Você já percebeu que o mundo do trabalho mudou radicalmente — e talvez de forma irreversível — desde a pandemia? O que foi até 2019 simplesmente não existe mais. E se tentarmos seguir como se tudo ainda fosse igual, o colapso pode ser inevitável.

Um breve olhar histórico: de estabilidade à exaustão

Houve um tempo — não tão distante assim — em que trabalhar na mesma empresa por 30 anos era sinônimo de sucesso. Essa lógica veio do século XX, principalmente do pós-guerra, quando o modelo industrial forjou a figura do "bom funcionário": obediente, assíduo, técnico. O lema era “o chefe manda, o empregado obedece”. E assim seguia-se: ao fim do expediente, voltava-se para casa. A vida estava, de certa forma, compartimentalizada.
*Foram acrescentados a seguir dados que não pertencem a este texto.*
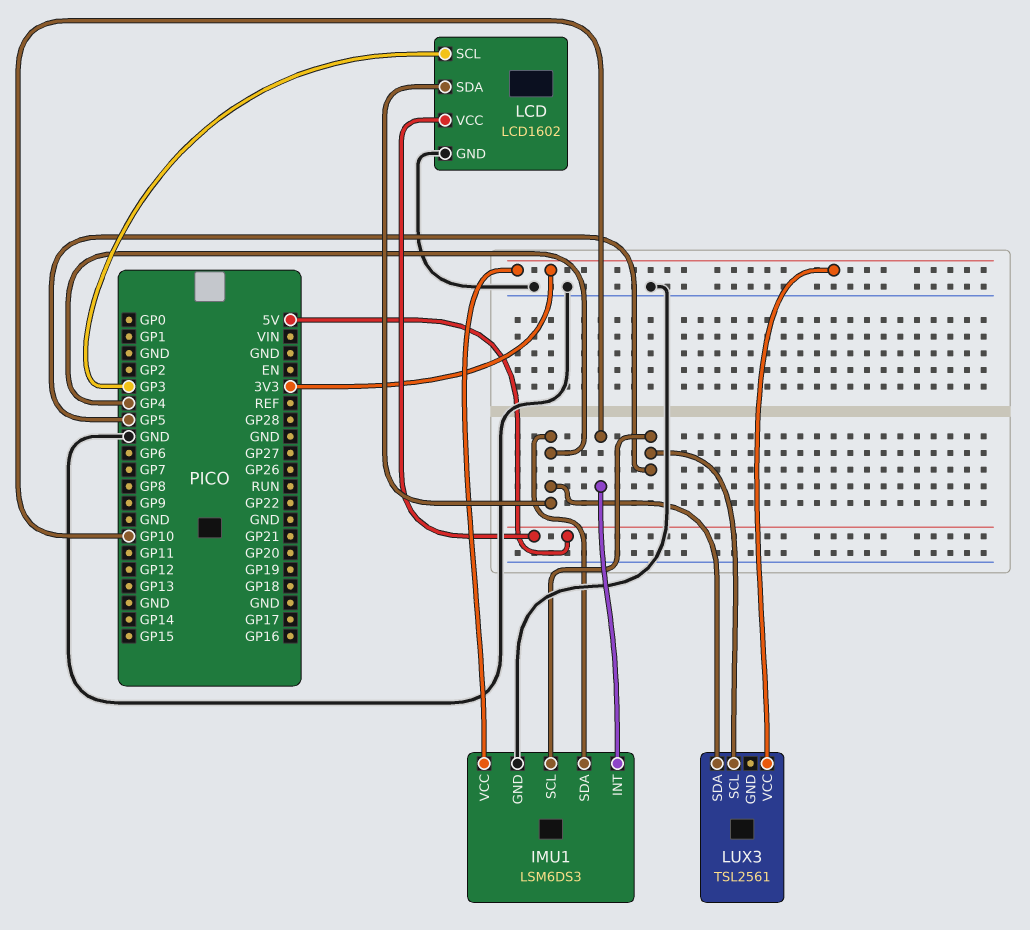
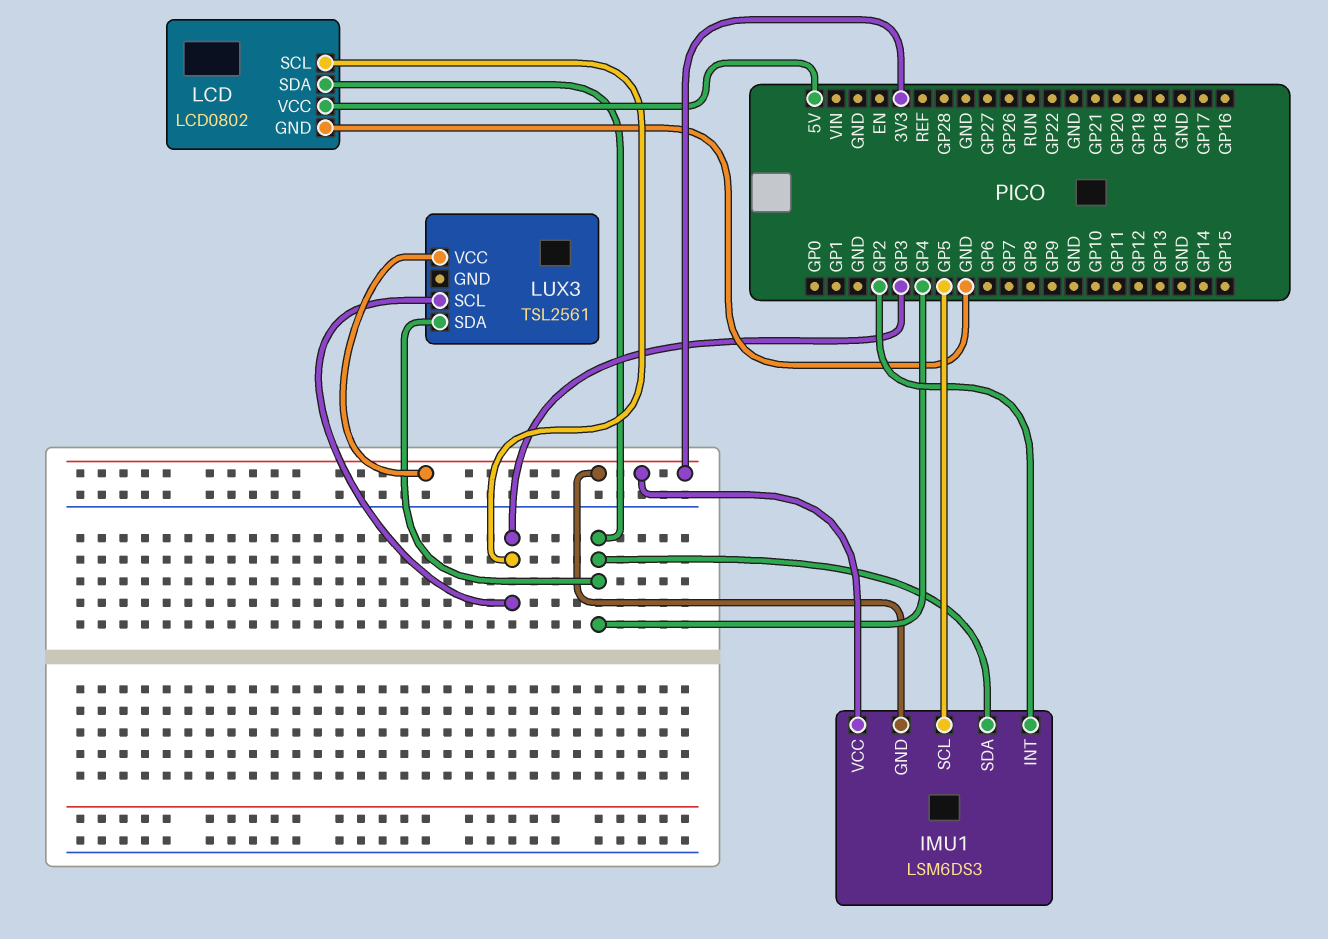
IMU1 pin GND: GND -> 3V3
IMU1 pin INT: GP10 -> GP2
LCD: LCD1602 -> LCD0802
LUX3 pin SCL: GP5 -> GP3

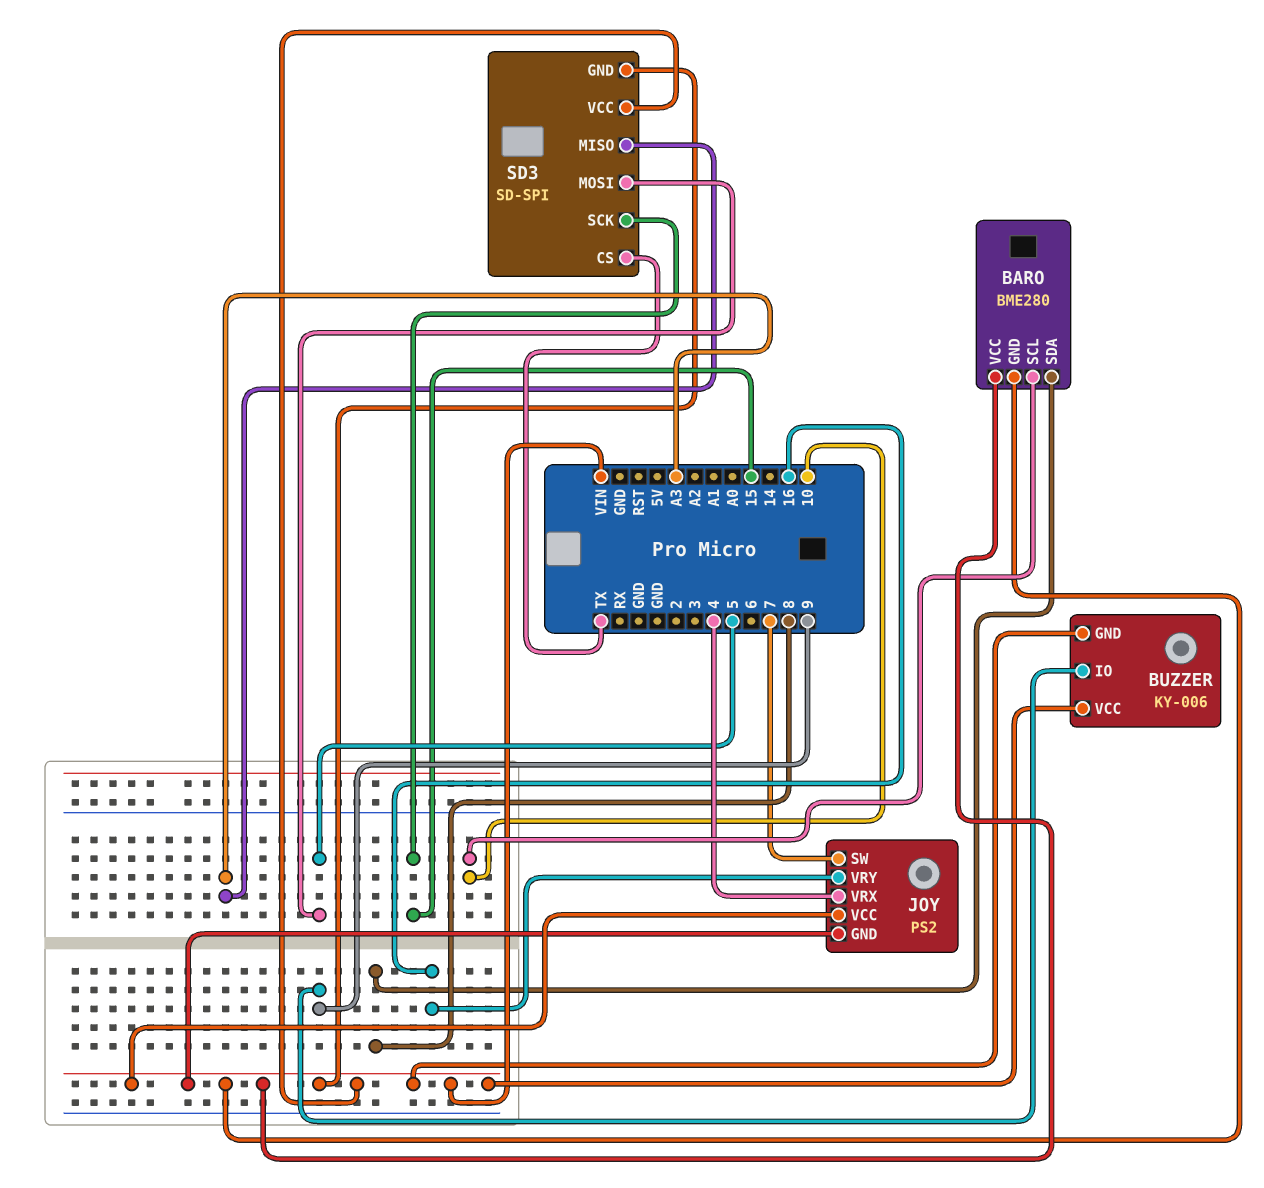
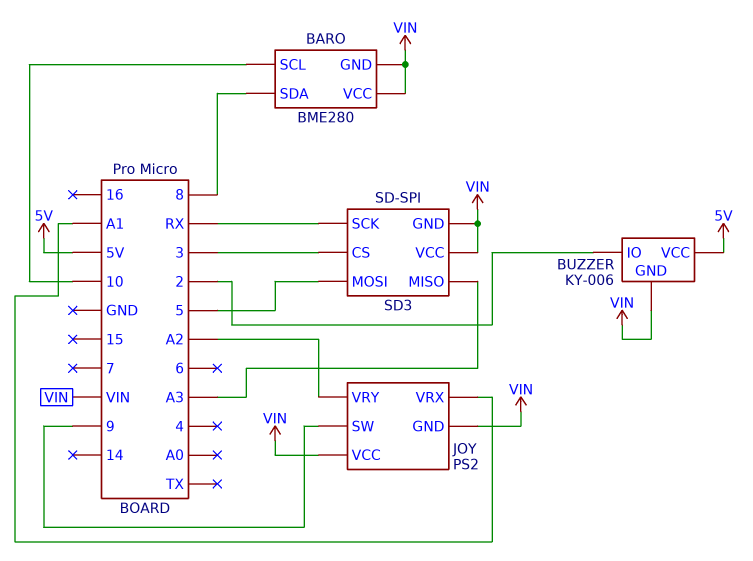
BUZZER pin IO: 9 -> 2
BUZZER pin VCC: VIN -> 5V
JOY pin SW: 7 -> 9
JOY pin VRX: 4 -> A1
JOY pin VRY: 16 -> A2
SD3 pin CS: TX -> 3
SD3 pin SCK: 15 -> RX

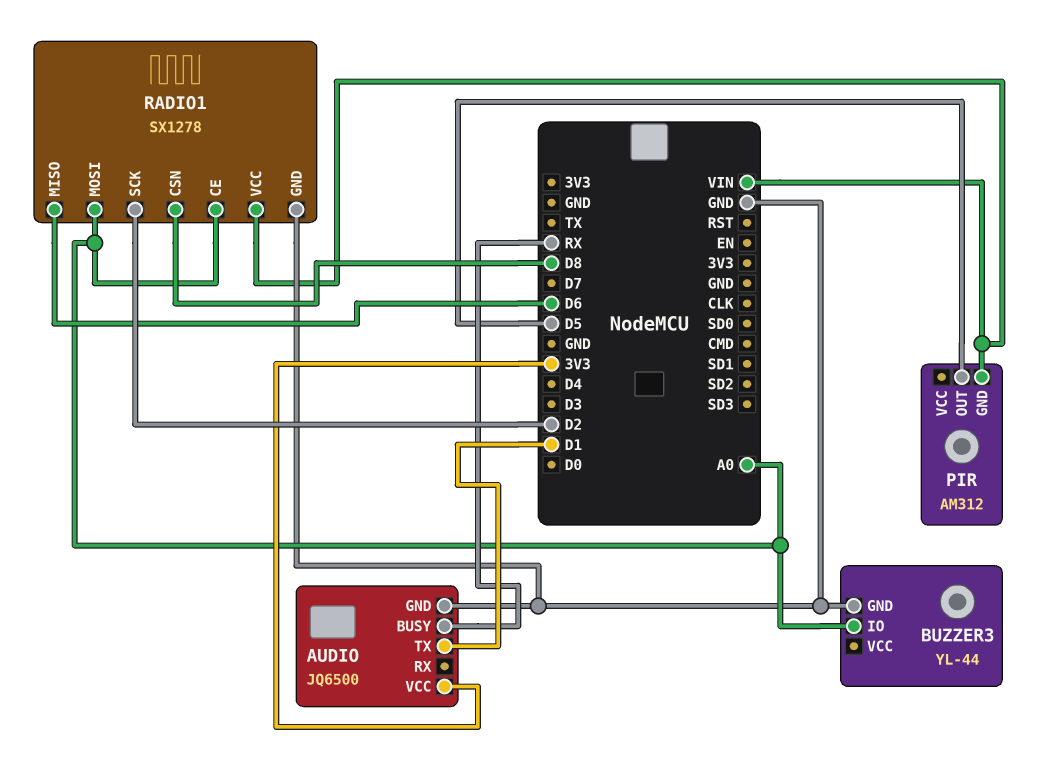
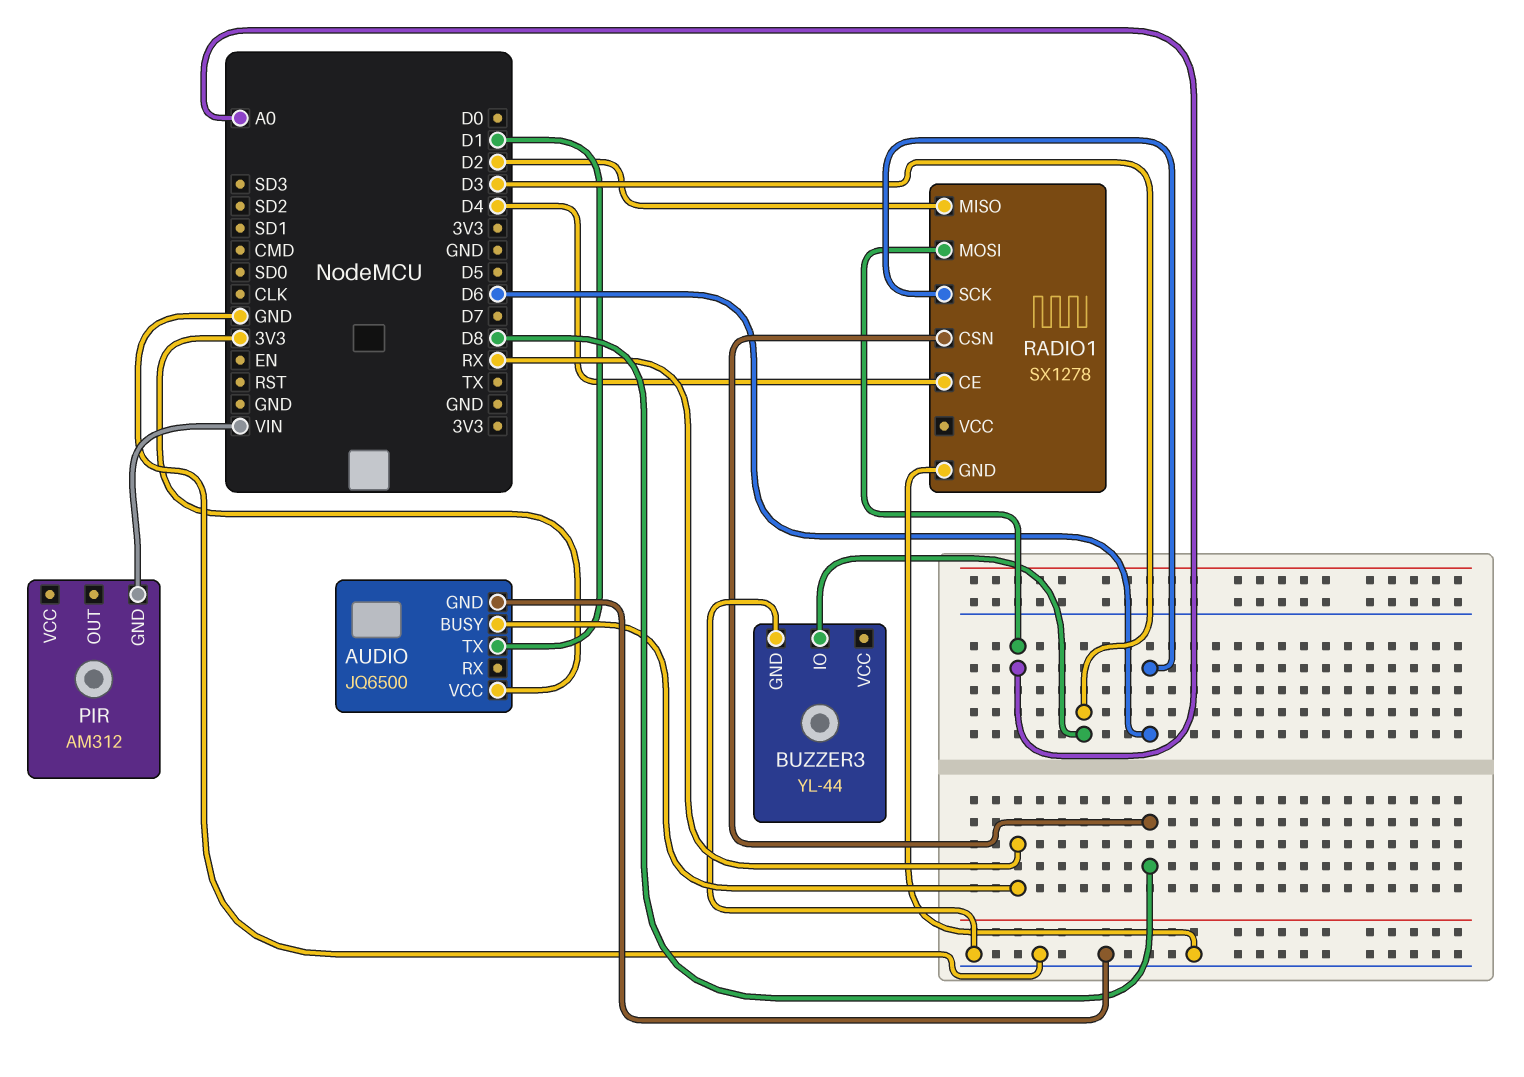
BUZZER3 pin IO: A0 -> D3
PIR pin OUT: D5 -> none
RADIO1 pin CE: A0 -> D4
RADIO1 pin MISO: D6 -> D2
RADIO1 pin SCK: D2 -> D6
RADIO1 pin VCC: VIN -> none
Nos anos 80 e 90, com o avanço da globalização e do marketing corporativo, surgiram expressões como "vestir a camisa" ou "somos uma família" — o que parecia acolhedor, mas também gerou confusão entre o que era trabalho e o que era vida pessoal. Nos anos 2000, com a ascensão da tecnologia e da internet, a conexão passou a ser constante. E com ela, a cobrança também. Ser “engajado” virou pré-requisito. Veio a ideia de "ter visão de dono", e a jornada de trabalho foi deixando de ter fronteiras claras.

A pandemia como ponto de virada

Então veio 2020. O mundo parou. A pandemia colocou em xeque tudo o que acreditávamos ser “normal”. Muitos enfrentaram o luto — de pessoas, de planos, de identidades profissionais. O trabalho invadiu as casas. A conexão se intensificou, mas o contato humano desapareceu.

Houve uma revisão silenciosa de valores. Para muitos, não fazia mais sentido trabalhar apenas por status, salário ou cargo. A saúde mental virou pauta urgente. Surgiu a esperança de que sairíamos disso mais humanos, mais conscientes, mais conectados com o que realmente importa.

Mas o sistema quis voltar a 2019. E não deu certo.

A partir de 2022, o movimento foi de retorno ao presencial, à produtividade máxima, aos mesmos discursos motivacionais que antes pareciam inspiradores e hoje soam quase cínicos. As frases “somos uma família” ou “tenha espírito de dono” passaram a ser vistas com desconfiança — ou até com ironia. Em redes sociais, é comum ver prêmios de “Melhores Empresas para Trabalhar” sendo satirizados, justamente por mascararem ambientes de trabalho que também adoecem.

Enquanto isso, os índices de ansiedade, burnout e depressão crescem silenciosamente. Segundo a Organização Mundial da Saúde (OMS), o Brasil é o país mais ansioso do mundo e um dos líderes em casos de burnout.

E o adoecimento psíquico não é apenas individual — é organizacional.

A resposta regulatória: NR-01 e riscos psicossociais

A revisão da NR-01, que inclui a obrigatoriedade de avaliar riscos psicossociais nas empresas, foi um importante avanço. Mas a implementação da multa foi adiada. A verdade é que muitas empresas não estão preparadas para lidar com o novo mundo do trabalho.

Elas ainda operam com lógicas do passado: comando e controle, carga horária como métrica de produtividade, metas desconectadas do propósito.

Estamos vivendo um colapso? Ou a chance de uma reinvenção?

Talvez o mundo do trabalho não esteja colapsando — mas sim implodindo estruturas obsoletas para dar lugar a algo novo.

Isso exige coragem. Das lideranças, que precisam abandonar o discurso de alta performance a qualquer custo. Das empresas, que precisam repensar seus modelos e se comprometer com segurança psicológica. E de cada profissional, que precisa reavaliar suas escolhas e limites com lucidez.

Conclusão: o que não pode mais voltar

O que não pode mais ser tolerado: a romantização do excesso, a glamorização da produtividade tóxica, o desrespeito à saúde mental, o assédio moral.

A pergunta talvez não seja "o mundo do trabalho está colapsando?", mas sim:

O que precisamos deixar colapsar para que o trabalho volte a fazer sentido?